━━ EXTRAIT SOURCE

#321 – Colin prend sa baffe

Combien de fois devrais-je vous le répéter ? Je suis un être d’inconséquence. Ce n’est pas parce que je vous ai dit hier que nous aborderions un nouveau sujet que je m’y tiens aujourd’hui.

Hier, donc, dès la publication de l’article, je reprenais mes recherches sur ce fameux air, et fouillais du côté de la plus vieille source citée sur divers sites. Laquelle est-elle ? Colin prend sa hotte. L’article dit que l’air de cette chanson-là ressemble étrangement à l’air qui nous intéresse, et qu’il fut publié en 1719 par Christophe Ballard.

Pour ma part, je l’ai trouvé dans un livre publié par Christophe Ballard, en effet, mais en 1704 : Brunetes ou petits airs tendres, avec les doubles, et la basse-continue, meslées de chansons a danser. Recüeillies & mises en ordre par Christophe Ballard, seul Imprimeur de Musique, & Noteur de la Chapelle du Roy. Tome second.

Il m’est impossible de résister à écrire ces titres en entiers, c’est comme ça. Vous pouvez retrouver ce livre numérisé sur le site de la bnf ici.

━━━━
━━ ENTRÉES SOURCES

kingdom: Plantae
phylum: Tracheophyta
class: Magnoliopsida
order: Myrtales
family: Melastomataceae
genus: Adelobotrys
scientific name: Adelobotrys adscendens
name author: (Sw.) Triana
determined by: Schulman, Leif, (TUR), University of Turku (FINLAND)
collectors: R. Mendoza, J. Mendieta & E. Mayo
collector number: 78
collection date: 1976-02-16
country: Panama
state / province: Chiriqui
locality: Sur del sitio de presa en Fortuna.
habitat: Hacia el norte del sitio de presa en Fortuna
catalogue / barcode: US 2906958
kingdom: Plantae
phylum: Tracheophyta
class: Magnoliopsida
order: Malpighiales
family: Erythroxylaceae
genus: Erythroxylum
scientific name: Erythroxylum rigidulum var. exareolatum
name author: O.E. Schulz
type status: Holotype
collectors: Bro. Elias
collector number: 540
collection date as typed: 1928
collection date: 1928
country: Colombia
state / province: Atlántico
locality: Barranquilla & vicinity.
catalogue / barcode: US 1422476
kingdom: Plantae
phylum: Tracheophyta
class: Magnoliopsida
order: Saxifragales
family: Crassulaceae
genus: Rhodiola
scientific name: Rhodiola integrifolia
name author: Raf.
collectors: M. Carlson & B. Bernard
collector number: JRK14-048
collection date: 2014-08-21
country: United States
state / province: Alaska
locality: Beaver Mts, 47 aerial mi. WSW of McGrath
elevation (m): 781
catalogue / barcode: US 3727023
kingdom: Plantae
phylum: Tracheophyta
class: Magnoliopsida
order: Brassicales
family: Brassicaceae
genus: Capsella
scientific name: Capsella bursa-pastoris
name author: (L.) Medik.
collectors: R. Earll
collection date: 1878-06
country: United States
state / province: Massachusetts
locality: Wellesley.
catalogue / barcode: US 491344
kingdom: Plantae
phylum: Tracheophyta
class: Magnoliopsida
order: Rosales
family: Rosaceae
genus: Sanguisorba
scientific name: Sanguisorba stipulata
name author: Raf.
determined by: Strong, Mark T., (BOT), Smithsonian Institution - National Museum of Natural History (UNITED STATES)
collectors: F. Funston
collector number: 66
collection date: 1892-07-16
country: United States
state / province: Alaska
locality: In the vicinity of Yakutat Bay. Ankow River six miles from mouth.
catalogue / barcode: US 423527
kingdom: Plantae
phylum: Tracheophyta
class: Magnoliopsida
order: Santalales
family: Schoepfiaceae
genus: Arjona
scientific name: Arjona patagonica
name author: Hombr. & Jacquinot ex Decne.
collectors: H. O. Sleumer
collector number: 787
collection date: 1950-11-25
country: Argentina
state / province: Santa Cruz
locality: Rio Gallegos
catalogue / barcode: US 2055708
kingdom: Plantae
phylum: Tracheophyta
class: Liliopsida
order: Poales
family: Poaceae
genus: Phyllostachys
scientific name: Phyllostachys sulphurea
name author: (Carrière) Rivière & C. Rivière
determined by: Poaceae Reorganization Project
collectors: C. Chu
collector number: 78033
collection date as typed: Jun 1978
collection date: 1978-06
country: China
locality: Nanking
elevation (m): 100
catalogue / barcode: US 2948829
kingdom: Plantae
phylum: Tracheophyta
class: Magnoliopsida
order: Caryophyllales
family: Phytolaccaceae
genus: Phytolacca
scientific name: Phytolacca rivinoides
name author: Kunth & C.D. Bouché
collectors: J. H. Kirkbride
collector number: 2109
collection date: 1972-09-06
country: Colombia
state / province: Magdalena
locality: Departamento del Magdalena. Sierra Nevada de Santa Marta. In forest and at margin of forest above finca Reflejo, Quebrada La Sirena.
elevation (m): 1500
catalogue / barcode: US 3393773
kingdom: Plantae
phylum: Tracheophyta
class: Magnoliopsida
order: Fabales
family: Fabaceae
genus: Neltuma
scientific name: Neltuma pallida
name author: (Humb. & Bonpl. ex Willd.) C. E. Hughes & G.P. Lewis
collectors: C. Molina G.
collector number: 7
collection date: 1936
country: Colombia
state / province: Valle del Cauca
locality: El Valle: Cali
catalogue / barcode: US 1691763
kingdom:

━━━━

= CONSIGNE 1 =
Dans l'extrait source, condensez le paragraphe commençant par « Pour ma part, je l'ai trouvé » en conservant ses faits essentiels.
= CONSIGNE 2 =
Reproduisez à l'identique, dans les entrées, le passage allant de la ligne contenant « scientific name: Adelobotrys adscendens » jusqu'à la ligne contenant « collection date: 1892-07-16 », ces deux lignes comprises.

= RÉSULTAT FINAL 1 =
Je l'ai trouvé dans un livre publié par Christophe Ballard en 1704 : le tome second de Brunetes ou petits airs tendres, avec les doubles, et la basse-continue, meslées de chansons a danser. Le recueil a été mis en ordre par Ballard, seul imprimeur de musique et noteur de la Chapelle du Roy.

= RÉSULTAT FINAL 2 =
scientific name: Adelobotrys adscendens
name author: (Sw.) Triana
determined by: Schulman, Leif, (TUR), University of Turku (FINLAND)
collectors: R. Mendoza, J. Mendieta & E. Mayo
collector number: 78
collection date: 1976-02-16
country: Panama
state / province: Chiriqui
locality: Sur del sitio de presa en Fortuna.
habitat: Hacia el norte del sitio de presa en Fortuna
catalogue / barcode: US 2906958
kingdom: Plantae
phylum: Tracheophyta
class: Magnoliopsida
order: Malpighiales
family: Erythroxylaceae
genus: Erythroxylum
scientific name: Erythroxylum rigidulum var. exareolatum
name author: O.E. Schulz
type status: Holotype
collectors: Bro. Elias
collector number: 540
collection date as typed: 1928
collection date: 1928
country: Colombia
state / province: Atlántico
locality: Barranquilla & vicinity.
catalogue / barcode: US 1422476
kingdom: Plantae
phylum: Tracheophyta
class: Magnoliopsida
order: Saxifragales
family: Crassulaceae
genus: Rhodiola
scientific name: Rhodiola integrifolia
name author: Raf.
collectors: M. Carlson & B. Bernard
collector number: JRK14-048
collection date: 2014-08-21
country: United States
state / province: Alaska
locality: Beaver Mts, 47 aerial mi. WSW of McGrath
elevation (m): 781
catalogue / barcode: US 3727023
kingdom: Plantae
phylum: Tracheophyta
class: Magnoliopsida
order: Brassicales
family: Brassicaceae
genus: Capsella
scientific name: Capsella bursa-pastoris
name author: (L.) Medik.
collectors: R. Earll
collection date: 1878-06
country: United States
state / province: Massachusetts
locality: Wellesley.
catalogue / barcode: US 491344
kingdom: Plantae
phylum: Tracheophyta
class: Magnoliopsida
order: Rosales
family: Rosaceae
genus: Sanguisorba
scientific name: Sanguisorba stipulata
name author: Raf.
determined by: Strong, Mark T., (BOT), Smithsonian Institution - National Museum of Natural History (UNITED STATES)
collectors: F. Funston
collector number: 66
collection date: 1892-07-16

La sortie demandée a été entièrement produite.